For the reasons stated above, the petition to confirm the arbitration award dated April 15, 2013 is granted, and the award shall be confirmed; the respondents’ cross motion to vacate the arbitration award is denied; petitioner’s request for back pay and benefits from April 15, 2013 is granted; the determination dated April 18, 2013 is annulled without prejudice to the merits; and the matter is remanded to DOT for appropriate action under Civil Service Law § 72, including but not limited to taking each of the steps and giving the notice required by the statute in the order therein provided.

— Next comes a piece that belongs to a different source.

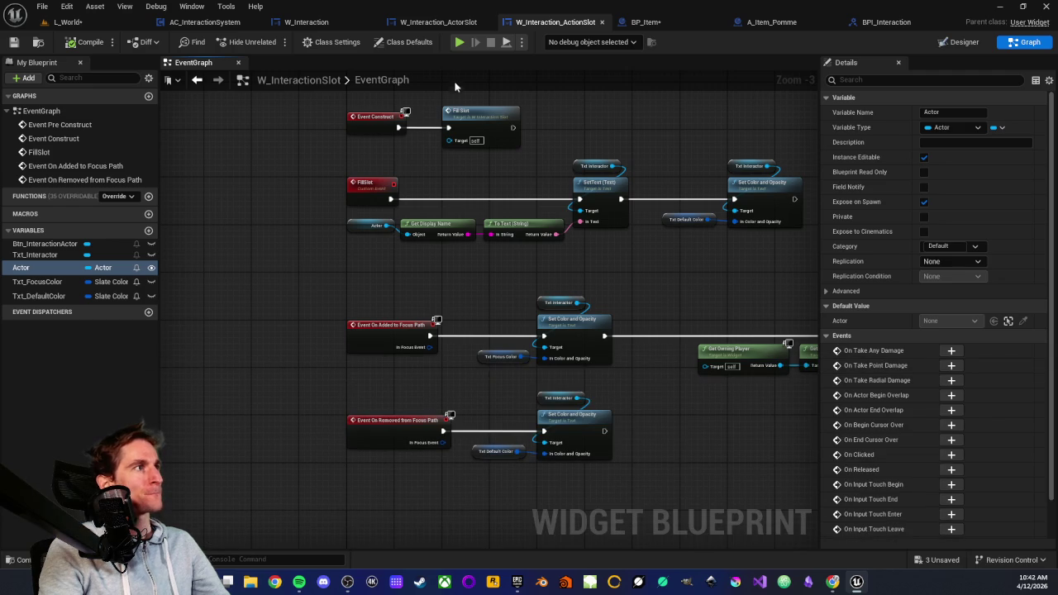
Step: In the ActorSlot event graph, delete the focus path event nodes
{"action": "left_click", "coordinate": [433, 22]}
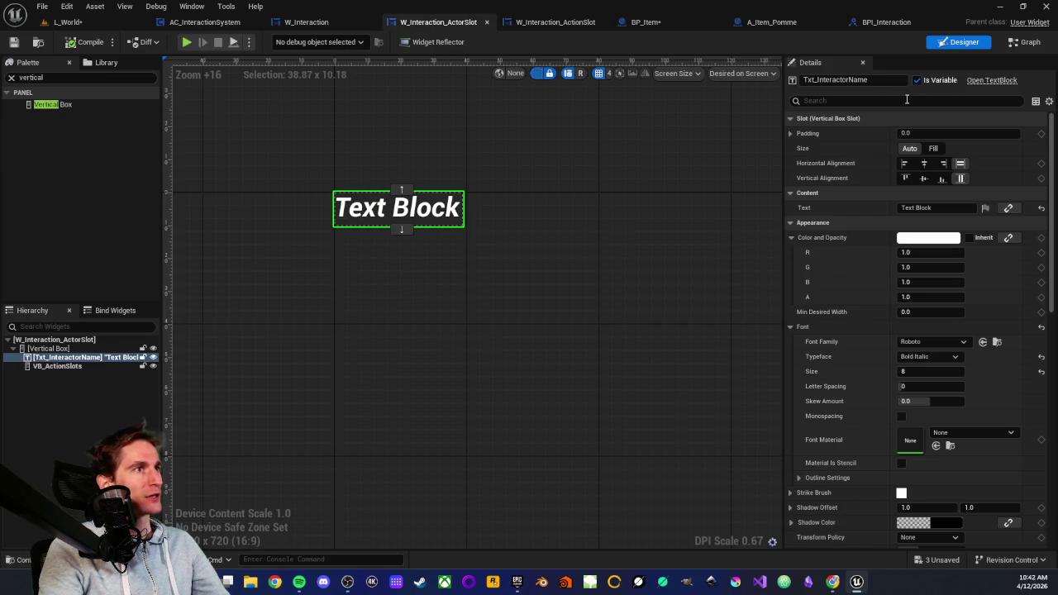
{"action": "left_click", "coordinate": [1024, 42]}
{"action": "scroll", "coordinate": [414, 317], "scroll_direction": "down", "scroll_amount": 2}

It may seem anomalous that someone in petitioner’s position, *334who has not fully cooperated with the psychological evaluation, can be restored to the payroll even though he is not performing his job duties. The anomaly results from respondents’ choice— permitted by COBA and statute—to have brought the arbitration in parallel with the purported section 72 involuntary leave proceeding. Each is governed by a different legal framework; each has different standards and procedures. Nevertheless, respondents have their remedy: they can follow the mandated statutory procedures required by Civil Service Law § 72.

Settle order and judgment.5

. Respondents included in their answer, filed on September 10, 2013, the same grounds for dismissal raised in their original cross motion to dismiss the article 78 petition, filed on June 20, 2013.

. Pursuant to the so-ordered stipulation dated July 25, 2013, petitioner discontinued the proceeding as to the “State of New York only.”

. There is no indication that petitioner was criminally prosecuted.

. An employee on leave pursuant to section 72 (5) does not receive pay and is only “entitled to draw all accumulated unused sick leave, vacation, overtime and other time allowances standing to his . . . credit.” (Civil Service Law § 72 [5].)

. The time between this decision and the settlement of the final judgment gives both sides an opportunity to discuss and implement procedures to be taken on remand to the agency, including cooperating in arranging petitioner’s submission to medical evaluation. However, the need to settle judgment does not restrict the agency from beginning section 72 proceedings immediately.